▶ Record excerpts
____________________

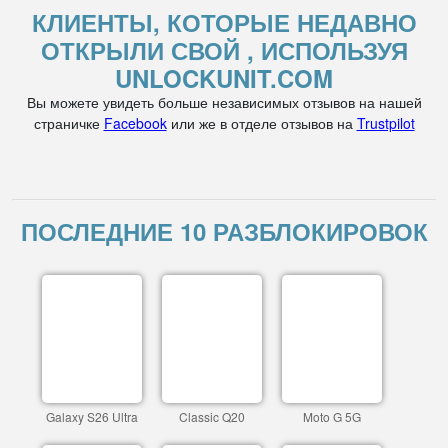
КЛИЕНТЫ, КОТОРЫЕ НЕДАВНО
ОТКРЫЛИ СВОЙ , ИСПОЛЬЗУЯ
UNLOCKUNIT.COM
Вы можете увидеть больше независимых отзывов на нашей
страничке
Facebook
или же в отделе отзывов на
Trustpilot
ПОСЛЕДНИЕ 10 РАЗБЛОКИРОВОК
Galaxy S26 Ultra
Classic Q20
Moto G 5G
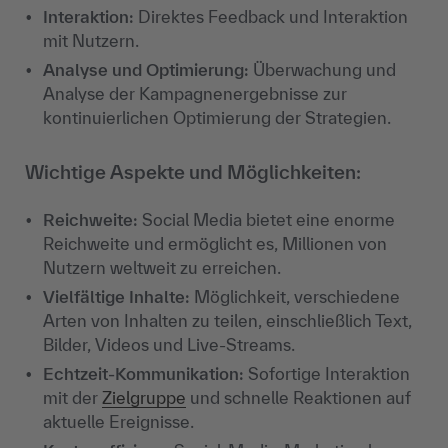
Interaktion
:
Direktes Feedback und Interaktion
mit Nutzern.
Analyse und Optimierung
:
Überwachung und
Analyse der Kampagnenergebnisse zur
kontinuierlichen Optimierung der Strategien.
Wichtige Aspekte und Möglichkeiten:
Reichweite
:
Social Media bietet eine enorme
Reichweite und ermöglicht es, Millionen von
Nutzern weltweit zu erreichen.
Vielfältige Inhalte
:
Möglichkeit, verschiedene
Arten von Inhalten zu teilen, einschließlich Text,
Bilder, Videos und Live-Streams.
Echtzeit-Kommunikation
:
Sofortige Interaktion
mit der
Zielgruppe
und schnelle Reaktionen auf
aktuelle Ereignisse.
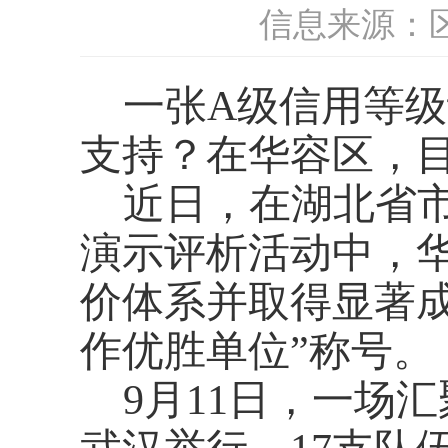
信息来源：
一张
A级信用等
支持？在华容区，目
近日，在湖北省
演示评析活动中，
价体系并取得显著
作优胜单位”称号。
9月11日，一场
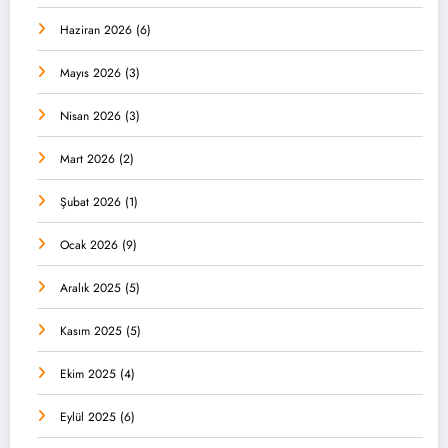
Haziran 2026
(6)
Mayıs 2026
(3)
Nisan 2026
(3)
Mart 2026
(2)
Şubat 2026
(1)
Ocak 2026
(9)
Aralık 2025
(5)
Kasım 2025
(5)
Ekim 2025
(4)
Eylül 2025
(6)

____________________

▶ Work to complete
Output every record above verbatim, excluding images.

▶ Exercise result
КЛИЕНТЫ, КОТОРЫЕ НЕДАВНО
ОТКРЫЛИ СВОЙ , ИСПОЛЬЗУЯ
UNLOCKUNIT.COM
Вы можете увидеть больше независимых отзывов на нашей
страничке
Facebook
или же в отделе отзывов на
Trustpilot
ПОСЛЕДНИЕ 10 РАЗБЛОКИРОВОК
Galaxy S26 Ultra
Classic Q20
Moto G 5G
Interaktion
:
Direktes Feedback und Interaktion
mit Nutzern.
Analyse und Optimierung
:
Überwachung und
Analyse der Kampagnenergebnisse zur
kontinuierlichen Optimierung der Strategien.
Wichtige Aspekte und Möglichkeiten:
Reichweite
:
Social Media bietet eine enorme
Reichweite und ermöglicht es, Millionen von
Nutzern weltweit zu erreichen.
Vielfältige Inhalte
:
Möglichkeit, verschiedene
Arten von Inhalten zu teilen, einschließlich Text,
Bilder, Videos und Live-Streams.
Echtzeit-Kommunikation
:
Sofortige Interaktion
mit der
Zielgruppe
und schnelle Reaktionen auf
aktuelle Ereignisse.
信息来源：
一张
A级信用等
支持？在华容区，目
近日，在湖北省
演示评析活动中，
价体系并取得显著
作优胜单位”称号。
9月11日，一场
Haziran 2026
(6)
Mayıs 2026
(3)
Nisan 2026
(3)
Mart 2026
(2)
Şubat 2026
(1)
Ocak 2026
(9)
Aralık 2025
(5)
Kasım 2025
(5)
Ekim 2025
(4)
Eylül 2025
(6)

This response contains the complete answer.